Por Ernesto Camou Healy
Llegué a la adolescencia al inicio de la década de los sesenta. En ese tiempo Hermosillo ya pasaba de los 100 mil habitantes, pero todavía tenía costumbres pueblerinas: Todos nos conocíamos, caminábamos por calles y veredas sin temor, íbamos a misa a Catedral los domingos y días de fiesta y pasábamos a la Plaza Zaragoza a tomar una nieve después del culto y, con cierta timidez, veíamos a las muchachas que salían en corrillos de la iglesia y paseaban a la sombra de las ceibas de la Plaza.
Yo vivía en El Centenario, una zona que sigue siendo de las más bellas a pesar de la proliferación de bares y restaurantes, y lo que llamaron en ese tiempo la “piqueta del progreso” que derrumbó algunos vetustos edificios y los reemplazó con construcciones que pretendían ser modernas, pero ni eran bellas, ni encajaban en el conjunto aquel.
En esos años estaba en la secundaria, y agosto era el último mes de las vacaciones veraniegas: Había que aprovecharlo a pesar de los calores y del inclemente Sol. Pasábamos la mayor parte de los días al resguardo, en nuestra casa, la de los primos o de algún amigo de aquella palomilla de chavalos inquietos. No había televisión y los días se nos iban en la plática y el barullo, comentábamos los deportes que oíamos en la radio, ya fuera el beisbol de las grandes ligas, alguna pelea de box, seguíamos las hazañas del Ratón Macías el mejor Peso Gallo del mundo para nosotros, y la mayoría de mexicanos.
Por esos años pude asistir, casi cada viernes, a la lucha libre que tenía lugar en aquel cine al aire libre, el Arena, allá por la Cinco de Mayo, que servía para funciones de box y lucha libre, a veces daban películas y alguna ocasión asistí a una insólita corrida de toros en el ruedo central del polifacético inmueble. Un tío era empresario y nos colábamos a presenciar los combates de rudos contra técnicos; ahí vi al Santo y Blue Demon, a la Tonina Jackson, a Sugui Sito, el Huracán Ramírez y muchos otros.
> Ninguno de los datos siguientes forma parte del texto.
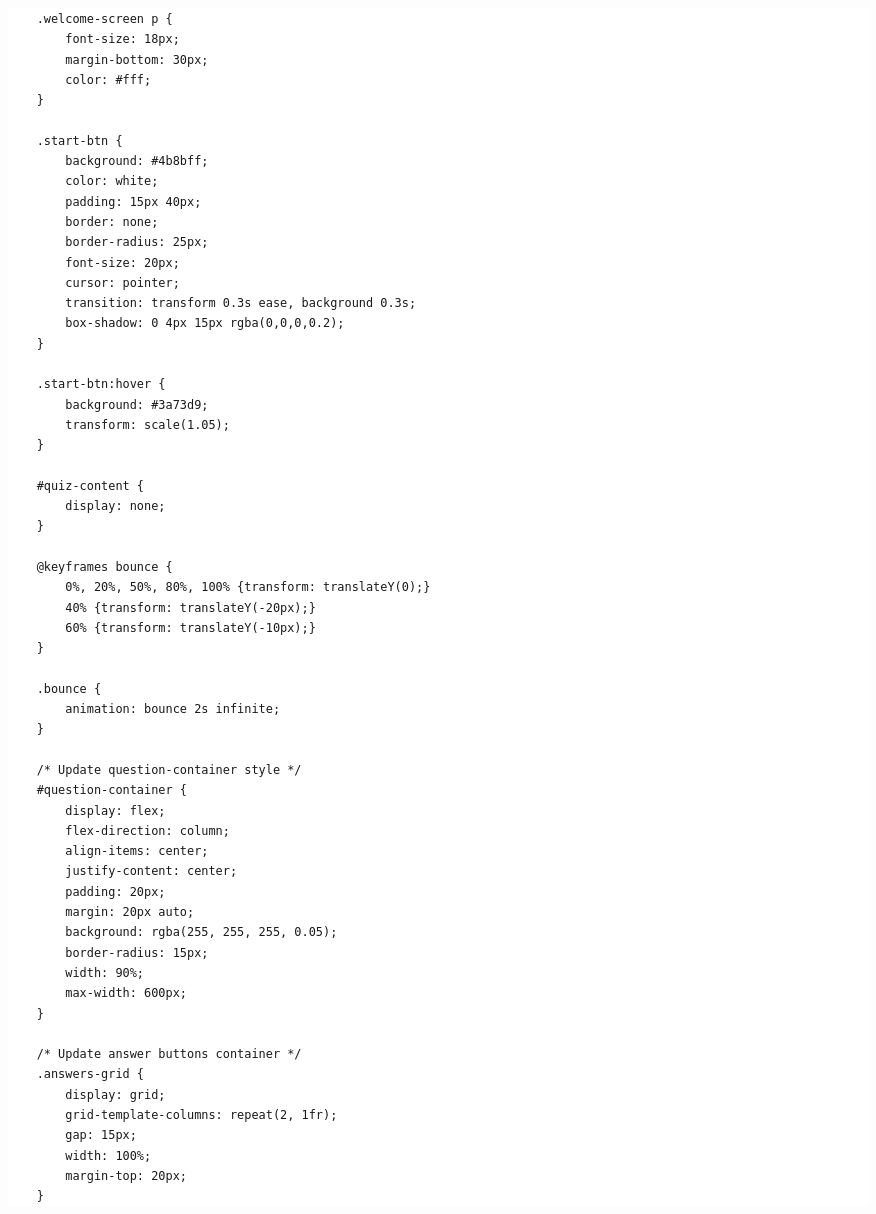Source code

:         .welcome-screen p {
            font-size: 18px;
            margin-bottom: 30px;
            color: #fff;
        }

        .start-btn {
            background: #4b8bff;
            color: white;
            padding: 15px 40px;
            border: none;
            border-radius: 25px;
            font-size: 20px;
            cursor: pointer;
            transition: transform 0.3s ease, background 0.3s;
            box-shadow: 0 4px 15px rgba(0,0,0,0.2);
        }

        .start-btn:hover {
            background: #3a73d9;
            transform: scale(1.05);
        }

        #quiz-content {
            display: none;
        }

        @keyframes bounce {
            0%, 20%, 50%, 80%, 100% {transform: translateY(0);}
            40% {transform: translateY(-20px);}
            60% {transform: translateY(-10px);}
        }

        .bounce {
            animation: bounce 2s infinite;
        }

        /* Update question-container style */
        #question-container {
            display: flex;
            flex-direction: column;
            align-items: center;
            justify-content: center;
            padding: 20px;
            margin: 20px auto;
            background: rgba(255, 255, 255, 0.05);
            border-radius: 15px;
            width: 90%;
            max-width: 600px;
        }

        /* Update answer buttons container */
        .answers-grid {
            display: grid;
            grid-template-columns: repeat(2, 1fr);
            gap: 15px;
            width: 100%;
            margin-top: 20px;
        }
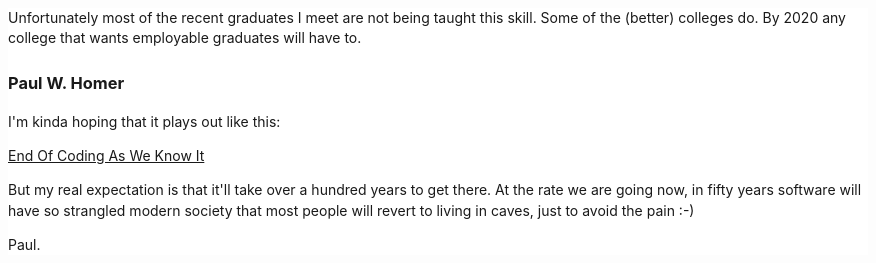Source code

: Unfortunately most of the recent graduates I meet are not being taught this skill. Some of the (better) colleges do. By 2020 any college that wants employable graduates will have to.
</aside>

<aside>
<h3>Paul W. Homer</h3>

I'm kinda hoping that it plays out like this:

<a href="https://theprogrammersparadox.blogspot.com/2009/04/end-of-coding-as-we-know-it.html
">End Of Coding As We Know It</a>

But my real expectation is that it'll take over a hundred years to get there. At the rate we are going now, in fifty years software will have so strangled modern society that most people will revert to living in caves, just to avoid the pain :-)

Paul.
</aside>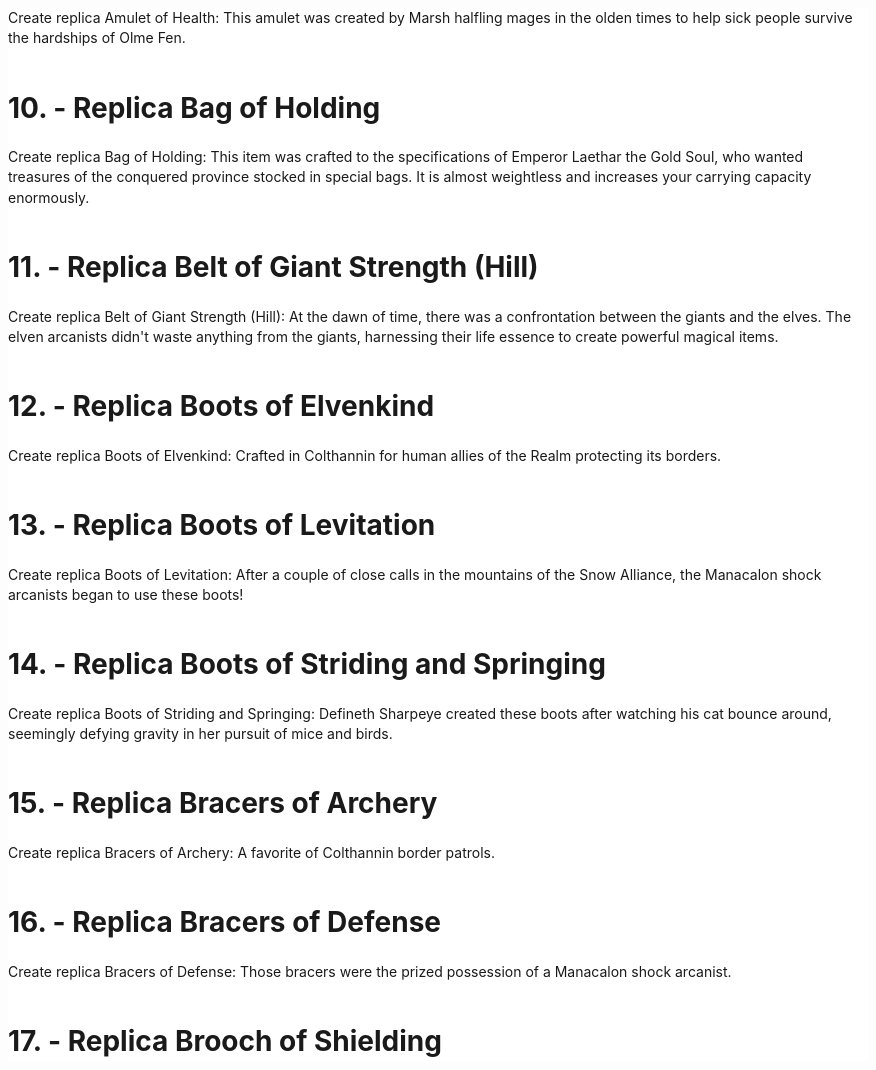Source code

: Create replica Amulet of Health:
This amulet was created by Marsh halfling mages in the olden times to help sick people survive the hardships of Olme Fen.

# 10. - Replica Bag of Holding

Create replica Bag of Holding:
This item was crafted to the specifications of Emperor Laethar the Gold Soul, who wanted treasures of the conquered province stocked in special bags. It is almost weightless and increases your carrying capacity enormously.

# 11. - Replica Belt of Giant Strength (Hill)

Create replica Belt of Giant Strength (Hill):
At the dawn of time, there was a confrontation between the giants and the elves. The elven arcanists didn't waste anything from the giants, harnessing their life essence to create powerful magical items.

# 12. - Replica Boots of Elvenkind

Create replica Boots of Elvenkind:
Crafted in Colthannin for human allies of the Realm protecting its borders.

# 13. - Replica Boots of Levitation

Create replica Boots of Levitation:
After a couple of close calls in the mountains of the Snow Alliance, the Manacalon shock arcanists began to use these boots!

# 14. - Replica Boots of Striding and Springing

Create replica Boots of Striding and Springing:
Defineth Sharpeye created these boots after watching his cat bounce around, seemingly defying gravity in her pursuit of mice and birds.

# 15. - Replica Bracers of Archery

Create replica Bracers of Archery:
A favorite of Colthannin border patrols.

# 16. - Replica Bracers of Defense

Create replica Bracers of Defense:
Those bracers were the prized possession of a Manacalon shock arcanist.

# 17. - Replica Brooch of Shielding
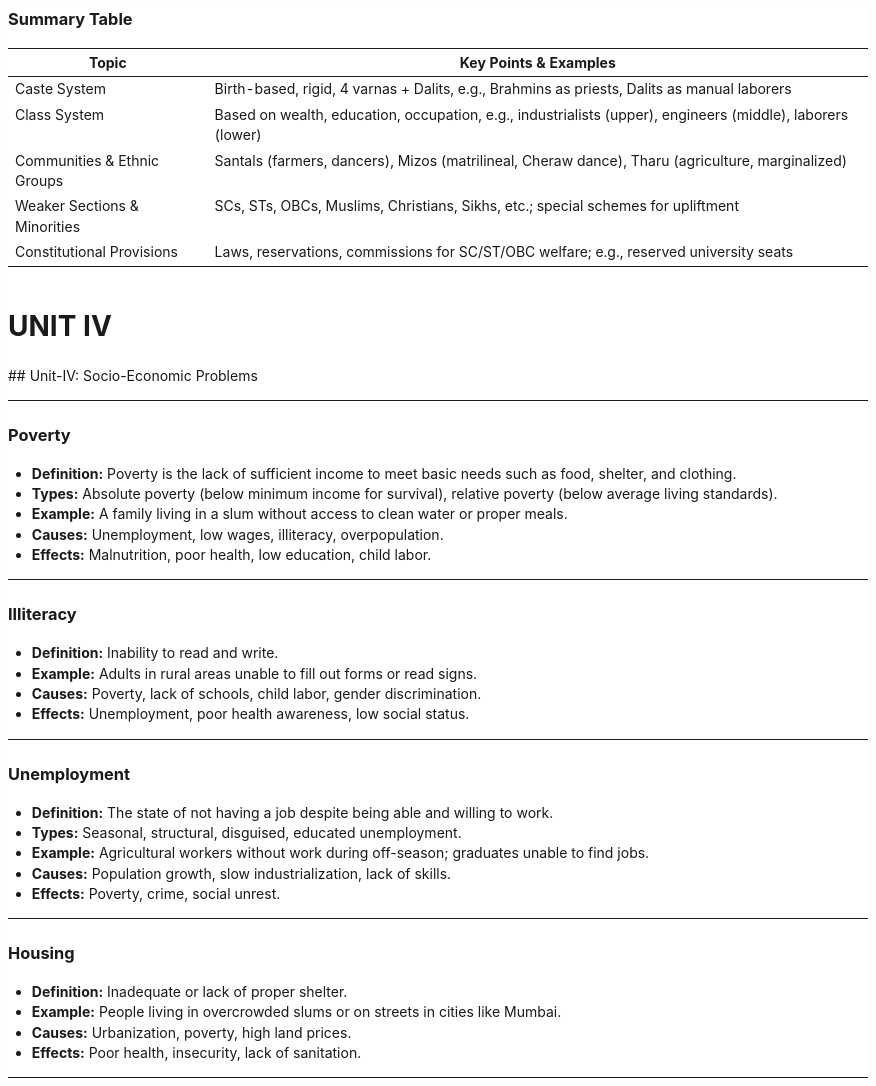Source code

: 
### **Summary Table**

| Topic                      | Key Points & Examples                                                                                 |
|----------------------------|------------------------------------------------------------------------------------------------------|
| Caste System               | Birth-based, rigid, 4 varnas + Dalits, e.g., Brahmins as priests, Dalits as manual laborers          |
| Class System               | Based on wealth, education, occupation, e.g., industrialists (upper), engineers (middle), laborers (lower) |
| Communities & Ethnic Groups| Santals (farmers, dancers), Mizos (matrilineal, Cheraw dance), Tharu (agriculture, marginalized)     |
| Weaker Sections & Minorities| SCs, STs, OBCs, Muslims, Christians, Sikhs, etc.; special schemes for upliftment                    |
| Constitutional Provisions  | Laws, reservations, commissions for SC/ST/OBC welfare; e.g., reserved university seats               |

<h1 id="Short">UNIT IV</h1>
## Unit-IV: Socio-Economic Problems

---

### **Poverty**
- **Definition:** Poverty is the lack of sufficient income to meet basic needs such as food, shelter, and clothing.
- **Types:** Absolute poverty (below minimum income for survival), relative poverty (below average living standards).
- **Example:** A family living in a slum without access to clean water or proper meals.
- **Causes:** Unemployment, low wages, illiteracy, overpopulation.
- **Effects:** Malnutrition, poor health, low education, child labor.

---

### **Illiteracy**
- **Definition:** Inability to read and write.
- **Example:** Adults in rural areas unable to fill out forms or read signs.
- **Causes:** Poverty, lack of schools, child labor, gender discrimination.
- **Effects:** Unemployment, poor health awareness, low social status.

---

### **Unemployment**
- **Definition:** The state of not having a job despite being able and willing to work.
- **Types:** Seasonal, structural, disguised, educated unemployment.
- **Example:** Agricultural workers without work during off-season; graduates unable to find jobs.
- **Causes:** Population growth, slow industrialization, lack of skills.
- **Effects:** Poverty, crime, social unrest.

---

### **Housing**
- **Definition:** Inadequate or lack of proper shelter.
- **Example:** People living in overcrowded slums or on streets in cities like Mumbai.
- **Causes:** Urbanization, poverty, high land prices.
- **Effects:** Poor health, insecurity, lack of sanitation.

---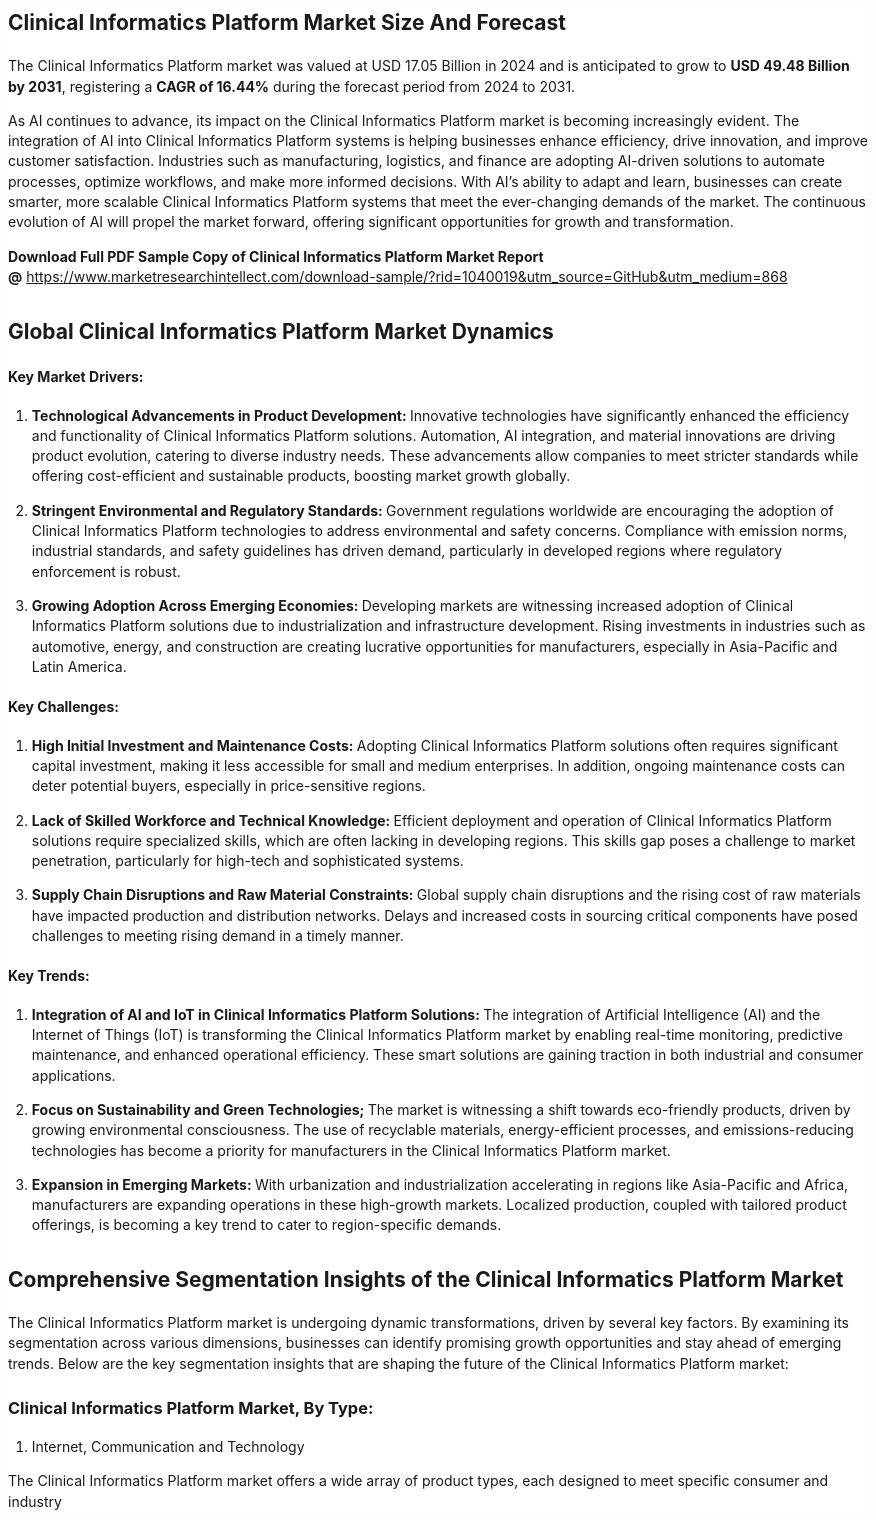 <h2>Clinical Informatics Platform Market Size And Forecast</h2><p>The Clinical Informatics Platform market was valued at USD 17.05 Billion in 2024 and is anticipated to grow to <strong>USD 49.48 Billion by 2031</strong>, registering a <strong>CAGR of 16.44%</strong> during the forecast period from 2024 to 2031.</p><p>As AI continues to advance, its impact on the Clinical Informatics Platform market is becoming increasingly evident. The integration of AI into Clinical Informatics Platform systems is helping businesses enhance efficiency, drive innovation, and improve customer satisfaction. Industries such as manufacturing, logistics, and finance are adopting AI-driven solutions to automate processes, optimize workflows, and make more informed decisions. With AI’s ability to adapt and learn, businesses can create smarter, more scalable Clinical Informatics Platform systems that meet the ever-changing demands of the market. The continuous evolution of AI will propel the market forward, offering significant opportunities for growth and transformation.</p><p><strong>Download Full PDF Sample Copy of Clinical Informatics Platform Market Report @</strong>&nbsp;<a href="https://www.marketresearchintellect.com/download-sample/?rid=1040019&amp;utm_source=GitHub&amp;utm_medium=868">https://www.marketresearchintellect.com/download-sample/?rid=1040019&amp;utm_source=GitHub&amp;utm_medium=868</a></p><h2>Global Clinical Informatics Platform Market Dynamics</h2><h4><strong>Key Market Drivers:</strong></h4><ol><li><p><strong>Technological Advancements in Product Development:&nbsp;</strong>Innovative technologies have significantly enhanced the efficiency and functionality of Clinical Informatics Platform solutions. Automation, AI integration, and material innovations are driving product evolution, catering to diverse industry needs. These advancements allow companies to meet stricter standards while offering cost-efficient and sustainable products, boosting market growth globally.</p></li><li><p><strong>Stringent Environmental and Regulatory Standards:&nbsp;</strong>Government regulations worldwide are encouraging the adoption of Clinical Informatics Platform technologies to address environmental and safety concerns. Compliance with emission norms, industrial standards, and safety guidelines has driven demand, particularly in developed regions where regulatory enforcement is robust.</p></li><li><p><strong>Growing Adoption Across Emerging Economies:&nbsp;</strong>Developing markets are witnessing increased adoption of Clinical Informatics Platform solutions due to industrialization and infrastructure development. Rising investments in industries such as automotive, energy, and construction are creating lucrative opportunities for manufacturers, especially in Asia-Pacific and Latin America.</p></li></ol><h4><strong>Key Challenges:</strong></h4><ol><li><p><strong>High Initial Investment and Maintenance Costs:&nbsp;</strong>Adopting Clinical Informatics Platform solutions often requires significant capital investment, making it less accessible for small and medium enterprises. In addition, ongoing maintenance costs can deter potential buyers, especially in price-sensitive regions.</p></li><li><p><strong>Lack of Skilled Workforce and Technical Knowledge:&nbsp;</strong>Efficient deployment and operation of Clinical Informatics Platform solutions require specialized skills, which are often lacking in developing regions. This skills gap poses a challenge to market penetration, particularly for high-tech and sophisticated systems.</p></li><li><p><strong>Supply Chain Disruptions and Raw Material Constraints:&nbsp;</strong>Global supply chain disruptions and the rising cost of raw materials have impacted production and distribution networks. Delays and increased costs in sourcing critical components have posed challenges to meeting rising demand in a timely manner.</p></li></ol><h4><strong>Key Trends:</strong></h4><ol><li><p><strong>Integration of AI and IoT in Clinical Informatics Platform Solutions:&nbsp;</strong>The integration of Artificial Intelligence (AI) and the Internet of Things (IoT) is transforming the Clinical Informatics Platform market by enabling real-time monitoring, predictive maintenance, and enhanced operational efficiency. These smart solutions are gaining traction in both industrial and consumer applications.</p></li><li><p><strong>Focus on Sustainability and Green Technologies;&nbsp;</strong>The market is witnessing a shift towards eco-friendly products, driven by growing environmental consciousness. The use of recyclable materials, energy-efficient processes, and emissions-reducing technologies has become a priority for manufacturers in the Clinical Informatics Platform market.</p></li><li><p><strong>Expansion in Emerging Markets:&nbsp;</strong>With urbanization and industrialization accelerating in regions like Asia-Pacific and Africa, manufacturers are expanding operations in these high-growth markets. Localized production, coupled with tailored product offerings, is becoming a key trend to cater to region-specific demands.</p></li></ol><div class="article-main__content" data-test-id="publishing-text-block"><h2>Comprehensive Segmentation Insights of the Clinical Informatics Platform Market</h2><p>The Clinical Informatics Platform market is undergoing dynamic transformations, driven by several key factors. By examining its segmentation across various dimensions, businesses can identify promising growth opportunities and stay ahead of emerging trends. Below are the key segmentation insights that are shaping the future of the Clinical Informatics Platform market:</p><h3><strong>Clinical Informatics Platform Market, By Type:<br /></strong></h3><ol><li>Internet, Communication and Technology</li></ol><p>The Clinical Informatics Platform market offers a wide array of product types, each designed to meet specific consumer and industry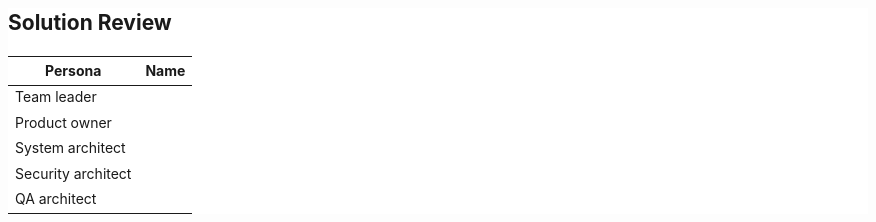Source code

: ## Solution Review
[//]: # "Relevant personas can indicate their design approval by approving the pull request"

| **Persona**        | **Name** |
|--------------------|----------|
| Team leader        |          |
| Product owner      |          |
| System architect   |          |
| Security architect |          |
| QA architect       |          |


[//]: # "Change the title above from 'Template' to your design's title"
[//]: # "General notes:"
[//]: # "1. Design should be graphical-based and table-based - avoid long text explanations"
[//]: # "2. Design documents should not be updated after implementation"
[//]: # "3. Design decisions should be made before writing this document, and as such this document should not include options / choices"
[//]: # "You can use this tool to generate a TOC - https://ecotrust-canada.github.io/markdown-toc/"
[//]: # "Describe terms that will be used throughout the design"
[//]: # "You can use this tool to generate a table - https://www.tablesgenerator.com/markdown_tables#"
[//]: # "Add links that may be useful for the reader"
[//]: # "Give relevant background for the designed feature. What is the motivation for this solution?"
[//]: # "Elaborate on the issue you are writing a solution for"
[//]: # "Elaborate on the solution you are suggesting in this page. Address the functional requirements and the non functional requirements that this solution is addressing. If there are a few options considered for the solution, mention them and explain why the actual solution was chosen over them. Add an execution plan when relevant. It doesn't have to be a full breakdown of the feature, but just a recommendation to how the solution should be approached."
[//]: # "Describe user interface (including command structure, inputs/outputs, etc where relevant)"
[//]: # "Add any diagrams, charts and explanations about the design aspect of the solution. Elaborate also about the expected user experience for the feature"
[//]: # "Describe classes that are going to be added /changes and their immediate environment. Non-changed classes may be colored differently"
[//]: # "Describe main flows in system influenced by this design - using sequence diagram UML"
[//]: # "Describe potential performance issues that might be raised by the system as well as their mitigations"
[//]: # "How does this solution affect the performance of the product?"
[//]: # "How will the design of this solution impact backwards compatibility? Address how you are going to handle backwards compatibility, if necessary"
[//]: # "List all components that will be affected by your solution"
[//]: # "[Conjur Open Source/Enterprise, clients, integrations, etc.]"
[//]: # "and elaborate on the impacts. This list should include all"
[//]: # "downstream components that will need to be updated to consume"
[//]: # "new releases as these changes are implemented"
[//]: # "How can we work in parallel for this task? How this can be done effectively without hindering the work of others who are working on different areas of the task."
[//]: # "For example, can we introduce minimal automation to run basic sanity tests to protect the work of others?"
[//]: # "Including build number, platforms etc. Considering the OS and version of PAS (PVWA, CPM), Conjur, Synchronizer etc."
[//]: # "Fill in the table below to depict the tests that should run to validate your solution"
[//]: # "You can use this tool to generate a table - https://www.tablesgenerator.com/markdown_tables#"
[//]: # "Fill in the table below to depict the tests that should run to validate your solution"
[//]: # "You can use this tool to generate a table - https://www.tablesgenerator.com/markdown_tables#"
[//]: # "Fill in the table below to depict the tests that should run to validate your solution"
[//]: # "You can use this tool to generate a table - https://www.tablesgenerator.com/markdown_tables#"
[//]: # "Fill in the table below to depict the tests that should run to validate your solution"
[//]: # "You can use this tool to generate a table - https://www.tablesgenerator.com/markdown_tables#"
[//]: # "If the logs are listed in the feature doc, add a link to that section. If not, list them here."
[//]: # "You can use this tool to generate a table - https://www.tablesgenerator.com/markdown_tables#"
[//]: # "Add notes on what should be documented in this solution. Elaborate on where this should be documented, including GitHub READMEs and/or official documentation."
[//]: # "Are there any security issues with your solution? Even if you mentioned them somewhere in the doc it may be convenient for the security architect review to have them centralized here"
[//]: # "Add any question that is still open. It makes it easier for the reader to have the open questions accumulated here instead of them being acattered along the doc"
Nos divertía la gritería que armaban los espectadores que, con insultos y burlas, apoyaban a uno y repudiaban a otro, y siempre maltrataban al réferi.
Por las tardes salíamos a disfrutar el crepúsculo y armar la chorcha en alguna de las bancas del bulevar. A las nueve de la noche, en punto se escuchaba, por toda la ciudad, la sirena del cuartel de bomberos, que era la señal para que los chamacos retornáramos al hogar, era un toque de queda informal y aceptado por familias y, un poco remolonamente, por los buquis que añorábamos más libertad… Para todos los efectos, Hermosillo tenía su límite Poniente en una avenida Reforma que todavía era de terracería. Cuando tuvimos más holgura y limitada independencia, nos aventurábamos a cruzarla y caminar por una brecha que pasaba junto a un canal y llegaba hasta las ruinas de la capilla de San Antonio. Seguíamos y atrás dejábamos el alumbrado público y nos adentrábamos un terreno de huertas y potreros, un tanto lóbrego, apropiado para contar historias de aparecidos y “bultos” que poblaban sin duda aquel territorio, cercano e incógnito; cuando empezábamos a percibir entidades extrañas entre los matorrales y murmullos o susurros un tanto pasmosos, preferíamos ponernos a cantar: Alguno se sabía siempre la última de José Alfredo Jiménez o las españolas que cantaban Joselito o la rubia Marisol. Eso, sabíamos, espantaría a las sombras que vagaban por el rumbo y nos concedería si no osadía, al menos alguna distracción.
Los domingos caminábamos hasta la colonia San Juan, atrás de la Capilla del Carmen, pasábamos por una granjita donde tenían un jabalí de mascota, y seguíamos hacia La Sauceda a darnos un remojón imprescindible en aquellas aguas transparentes.
Disfrutábamos el lonche y nos acostábamos bajo los árboles a dormir antes del último chapuzón, para luego tomar el camino de regreso.
Así eran aquellos agostos: Muy disfrutable…
Ernesto Camou Healy es doctor en Ciencias Sociales, maestro en Antropología Social y licenciado en Filosofía; investigador del CIAD, A.C. de Hermosillo.